What you are asked to do → Given the records below, the lines starting at the line with "11: (603, 374)" and ending at the line with "2: (97, 89)" should be output exactly, both end lines kept and pictures left out.

........

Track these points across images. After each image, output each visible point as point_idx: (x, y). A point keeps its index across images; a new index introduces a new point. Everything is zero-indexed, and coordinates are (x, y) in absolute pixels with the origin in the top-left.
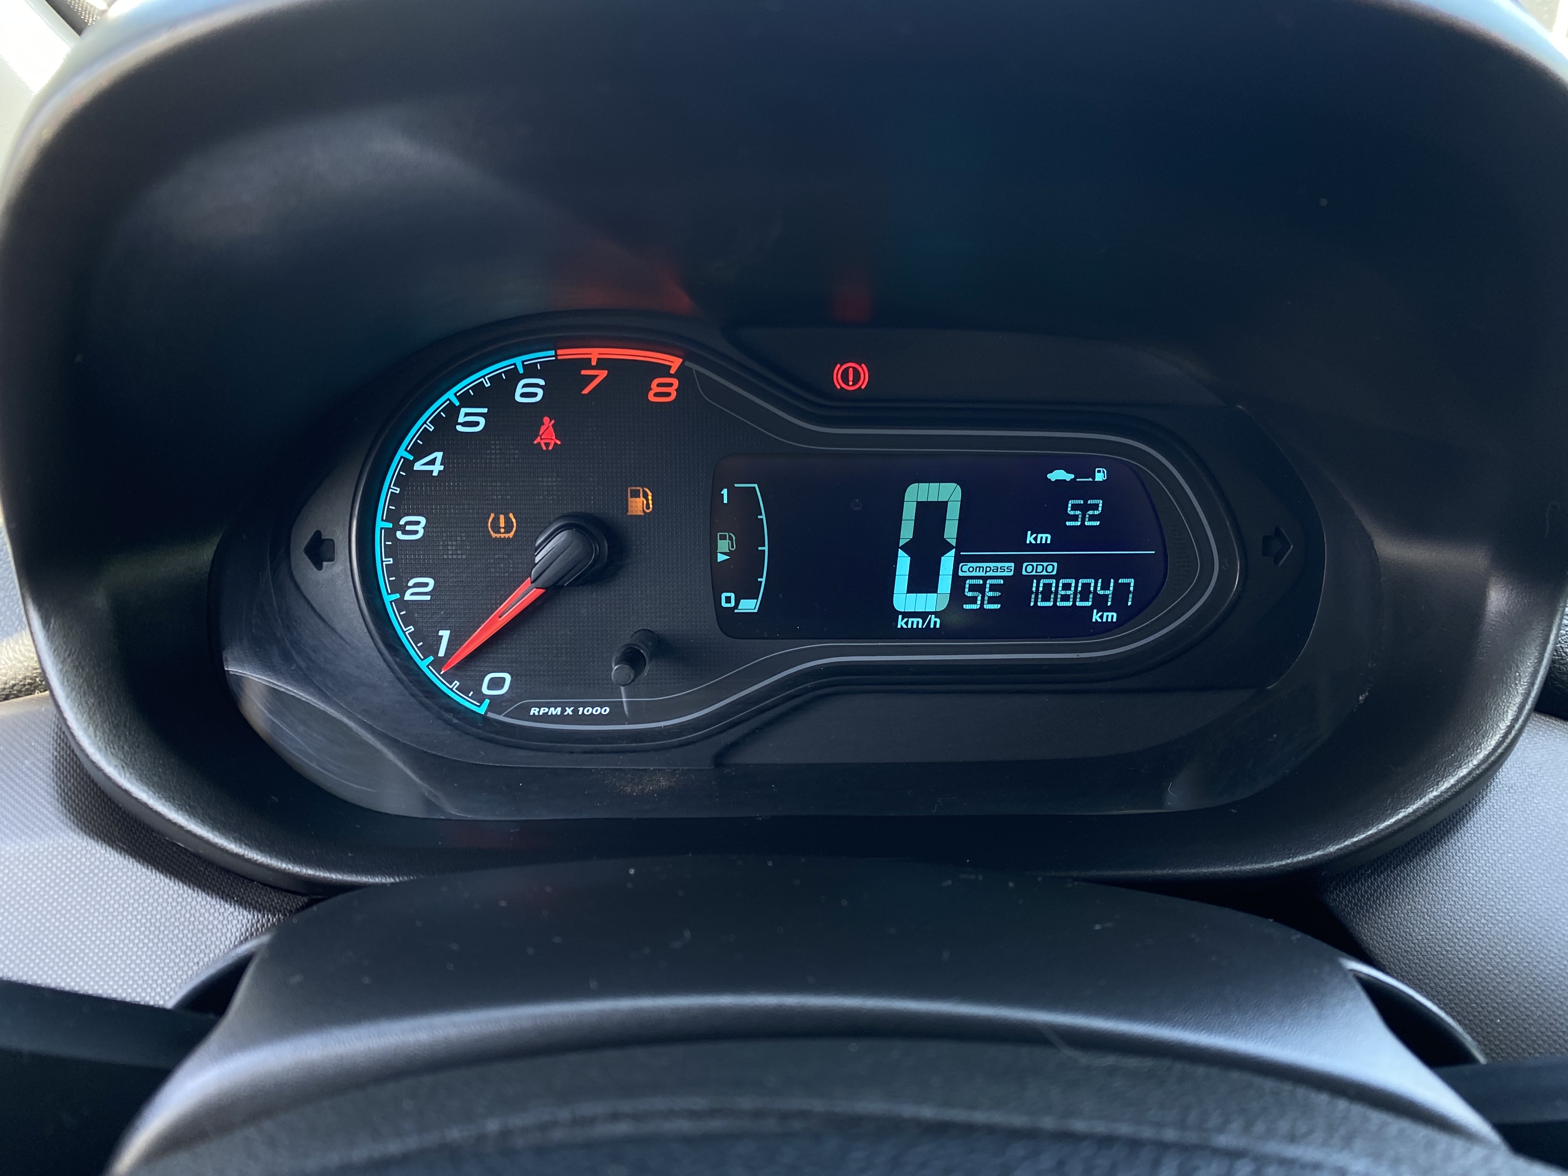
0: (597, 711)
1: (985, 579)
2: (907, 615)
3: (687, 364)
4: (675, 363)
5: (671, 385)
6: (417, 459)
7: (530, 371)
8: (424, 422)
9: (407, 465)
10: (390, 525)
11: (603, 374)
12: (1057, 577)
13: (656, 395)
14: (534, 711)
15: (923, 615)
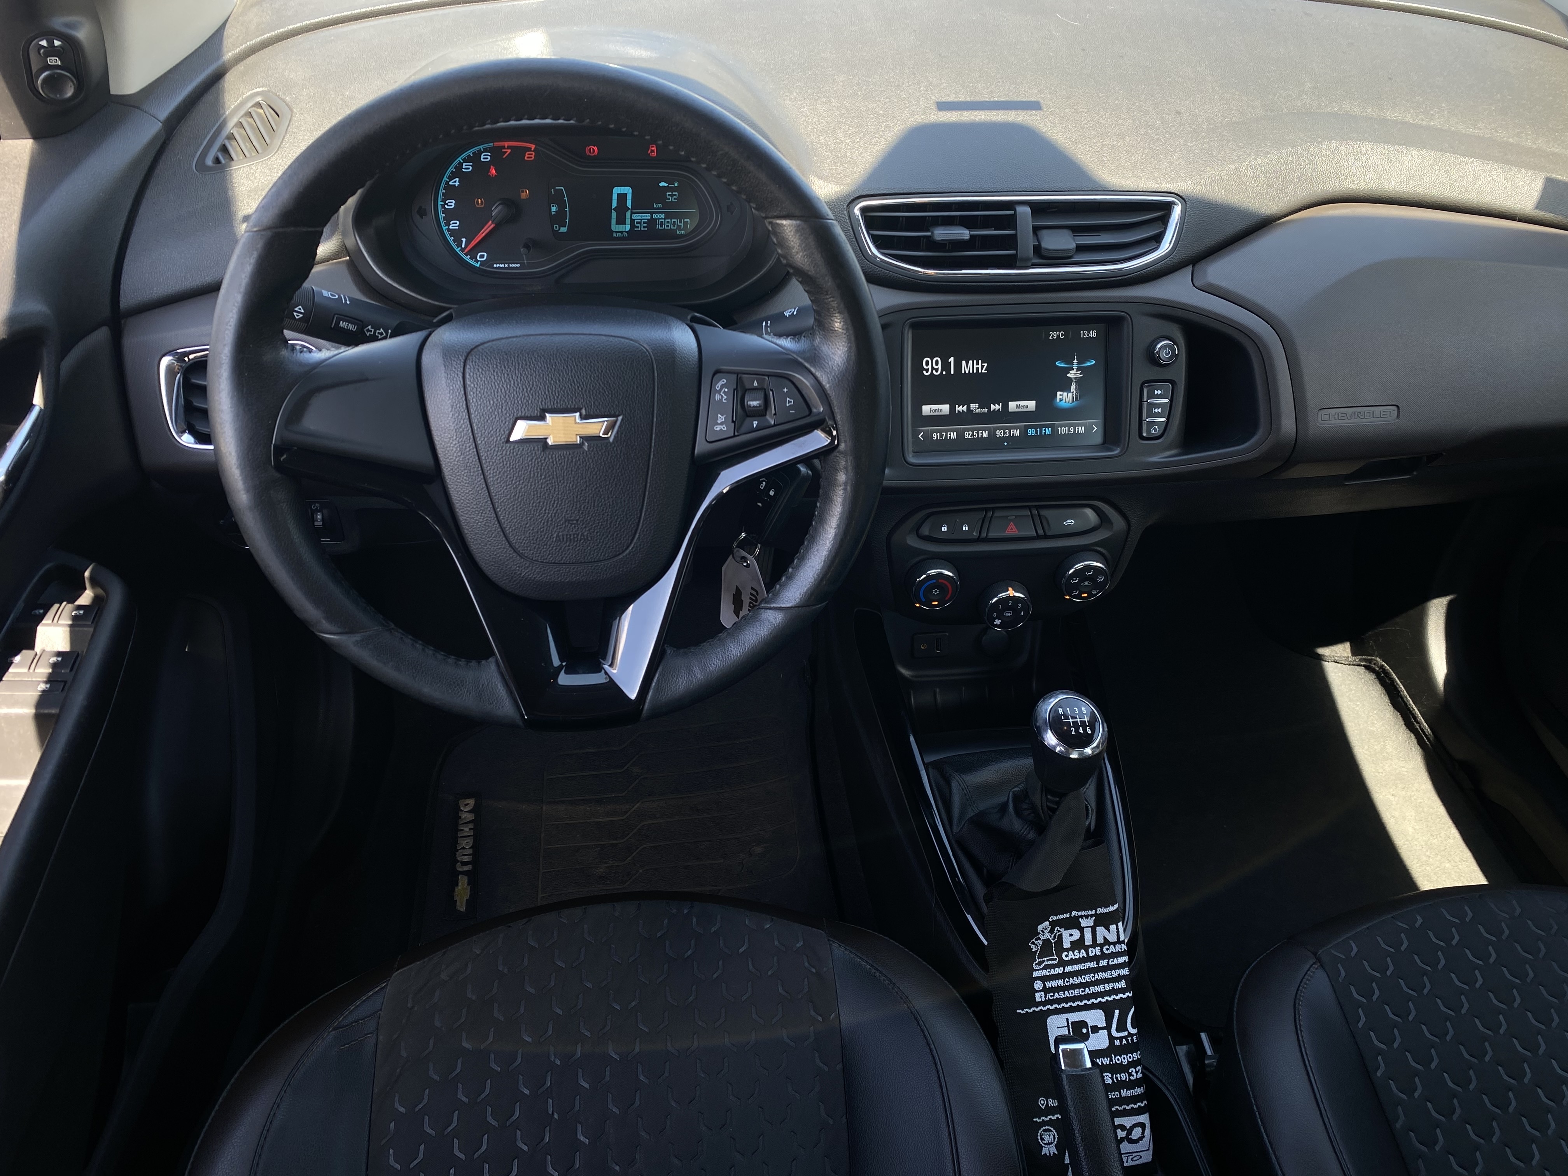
0: (516, 265)
1: (641, 220)
2: (616, 232)
3: (537, 147)
4: (533, 147)
5: (532, 154)
6: (450, 181)
7: (486, 150)
8: (452, 168)
9: (447, 183)
10: (443, 203)
11: (509, 151)
12: (665, 219)
13: (528, 158)
14: (495, 266)
15: (622, 232)
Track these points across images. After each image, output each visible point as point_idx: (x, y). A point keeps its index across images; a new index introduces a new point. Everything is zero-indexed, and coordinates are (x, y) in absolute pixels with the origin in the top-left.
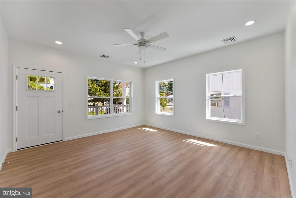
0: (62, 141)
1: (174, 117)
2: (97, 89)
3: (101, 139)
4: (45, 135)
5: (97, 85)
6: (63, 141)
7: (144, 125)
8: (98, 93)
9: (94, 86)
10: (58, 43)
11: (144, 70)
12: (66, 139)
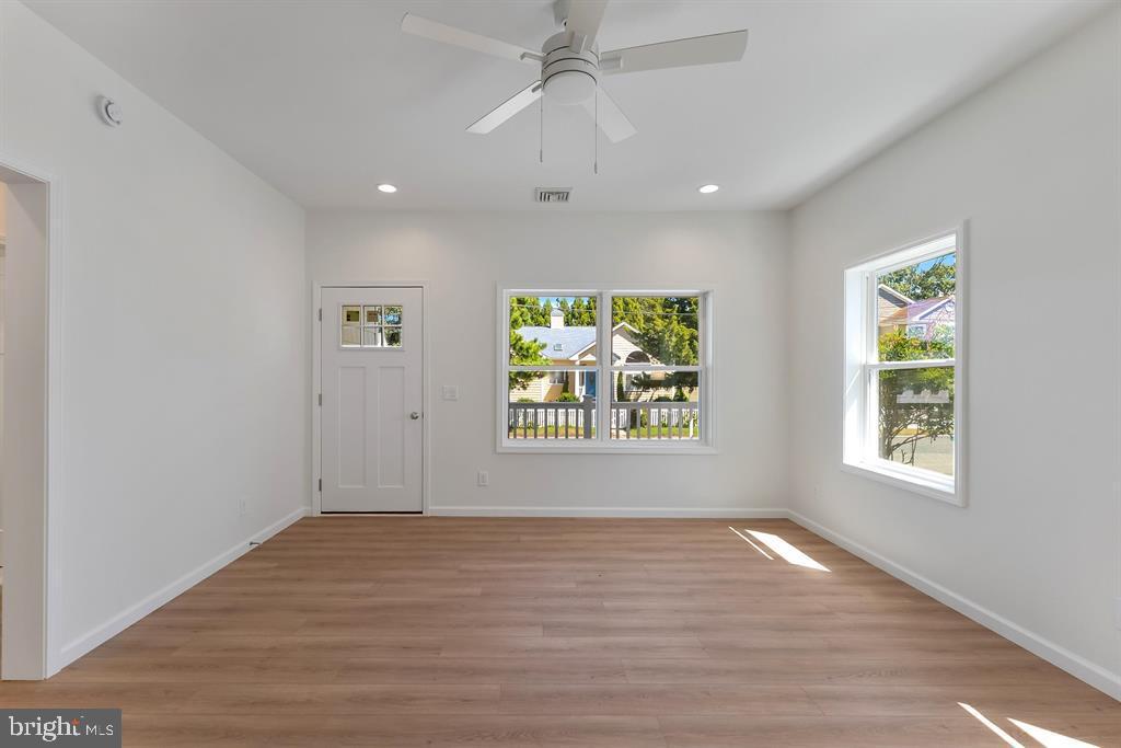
0: (421, 513)
1: (966, 505)
2: (682, 337)
3: (524, 538)
4: (379, 486)
5: (683, 320)
6: (424, 515)
7: (786, 520)
8: (684, 354)
9: (671, 323)
10: (387, 189)
11: (788, 217)
12: (432, 509)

........

Solution →
11: (603, 374)
12: (1057, 577)
13: (656, 395)
14: (534, 711)
15: (923, 615)
0: (516, 265)
1: (641, 220)
2: (616, 232)
3: (537, 147)
4: (533, 147)
5: (532, 154)
6: (450, 181)
7: (486, 150)
8: (452, 168)
9: (447, 183)
10: (443, 203)
11: (509, 151)
12: (665, 219)
13: (528, 158)
14: (495, 266)
15: (622, 232)
Track these points across images. After each image, output each visible point as point_idx: (x, y). A point keeps its index across images; a new index introduces a new point. Everything is zero-indexed, and coordinates are (x, y) in absolute pixels with the origin in the top-left.
0: (62, 141)
1: (174, 117)
2: (97, 89)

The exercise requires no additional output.